Purveyor of fine nonsense
Does glass for garage windows have to be toughened? The windows I'm replacing are in excess of 800mm from the floor and more than 300mm from the door.

I'm guessing I don't need toughened glass as per the regs, but is there a different rule for garages?
 

threebikesmcginty

Corn Fed Hick...
Location
...on the slake
This probably answers all your glazing queries :angry:

http://www.windowstoday.co.uk/glass_safe.htm
 

twentysix by twentyfive

Clinging on tightly
Location
Over the Hill
My garage windows are ordinary glass. But the garage was built in the 50's so different rules may have applied then.

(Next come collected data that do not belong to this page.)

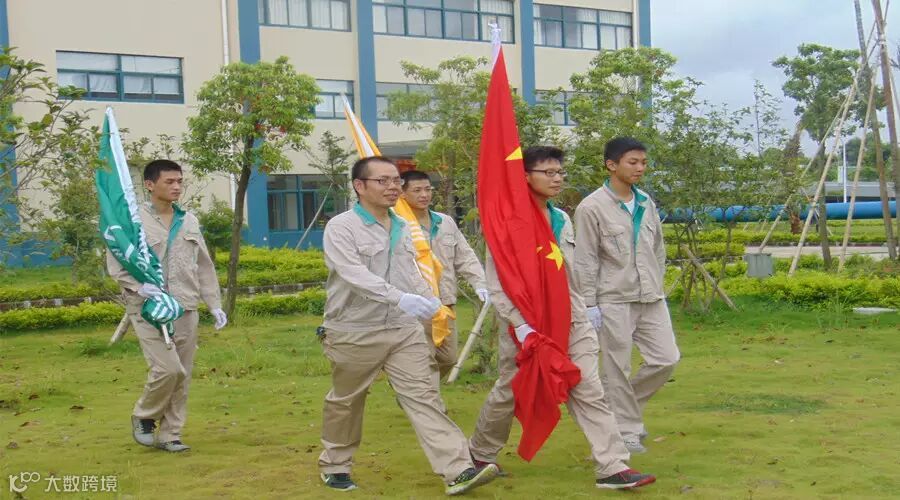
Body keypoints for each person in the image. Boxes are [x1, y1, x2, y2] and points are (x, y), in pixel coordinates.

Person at [469, 146, 656, 490]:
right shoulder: (510, 225)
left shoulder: (561, 219)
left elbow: (571, 274)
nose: (557, 179)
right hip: (527, 325)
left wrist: (585, 309)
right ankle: (480, 452)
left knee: (589, 389)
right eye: (548, 173)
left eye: (560, 173)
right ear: (525, 176)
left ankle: (612, 466)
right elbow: (498, 283)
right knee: (512, 390)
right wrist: (520, 325)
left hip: (571, 320)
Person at [317, 156, 499, 495]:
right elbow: (353, 274)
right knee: (347, 401)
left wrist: (426, 299)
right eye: (383, 181)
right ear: (359, 186)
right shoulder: (341, 227)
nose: (393, 187)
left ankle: (457, 469)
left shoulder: (402, 224)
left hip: (403, 329)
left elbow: (411, 271)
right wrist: (399, 298)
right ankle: (336, 464)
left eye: (395, 181)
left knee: (424, 396)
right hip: (355, 330)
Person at [107, 159, 227, 453]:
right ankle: (144, 415)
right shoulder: (132, 223)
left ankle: (170, 434)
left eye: (179, 181)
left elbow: (203, 265)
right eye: (169, 182)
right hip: (148, 307)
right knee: (167, 369)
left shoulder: (189, 220)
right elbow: (116, 263)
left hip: (185, 305)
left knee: (182, 374)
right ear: (149, 185)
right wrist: (139, 287)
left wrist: (214, 303)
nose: (176, 187)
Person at [573, 137, 680, 454]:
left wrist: (657, 283)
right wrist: (589, 304)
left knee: (666, 359)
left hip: (651, 297)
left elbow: (657, 249)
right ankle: (626, 431)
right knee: (616, 369)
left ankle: (618, 412)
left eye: (643, 162)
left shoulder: (645, 201)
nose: (640, 168)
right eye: (633, 162)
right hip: (612, 300)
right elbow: (586, 259)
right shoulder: (591, 207)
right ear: (611, 165)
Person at [399, 170, 489, 380]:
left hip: (445, 303)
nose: (424, 195)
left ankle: (418, 390)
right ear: (403, 194)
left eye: (427, 189)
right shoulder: (399, 225)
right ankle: (422, 395)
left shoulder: (445, 222)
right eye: (417, 190)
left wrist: (479, 282)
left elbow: (465, 256)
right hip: (416, 305)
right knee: (423, 359)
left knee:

Personally - unless you are doing this professionally or on a new build where it'll be inspected - I'd just do what's easiest/cheapest. Who's to know???
 

longers

Legendary Member
If it's for your garage would toughened glass be more secure? I dunno, hence the question.
 

battered

Guru
No requirement but if it were my garage I'd fit wired glass as fitted to fire doors. It's obscured so people can't peer in and see what's inside, and it's bloody hard work to break through. The fire brigade love and hate it in equal measure - it's fireproof, but if they need to go through it then it takes sustained hacking with a fire axe before it gives up. Burglars don't often carry fire axes.
 

dellzeqq

pre-talced and mighty
Location
SW2
rsvdaz has it right, but I'd agree with battered. What you should know is that 50% of all plastic surgery time in this country is down to glass injuries. Turn round, put arm through glass, lots of blood, big scars. If it opens in such a way that you can walk in to it, then it's an absolute nobrainer. Fit toughened or laminated or georgian wired.

£300 sounds like an absolute fortune. I've just fitted a sheet of glass to a window which was iirc 800 wide and about 590 high. Annealed was about sixteen quid and toughened was a tad over twenty.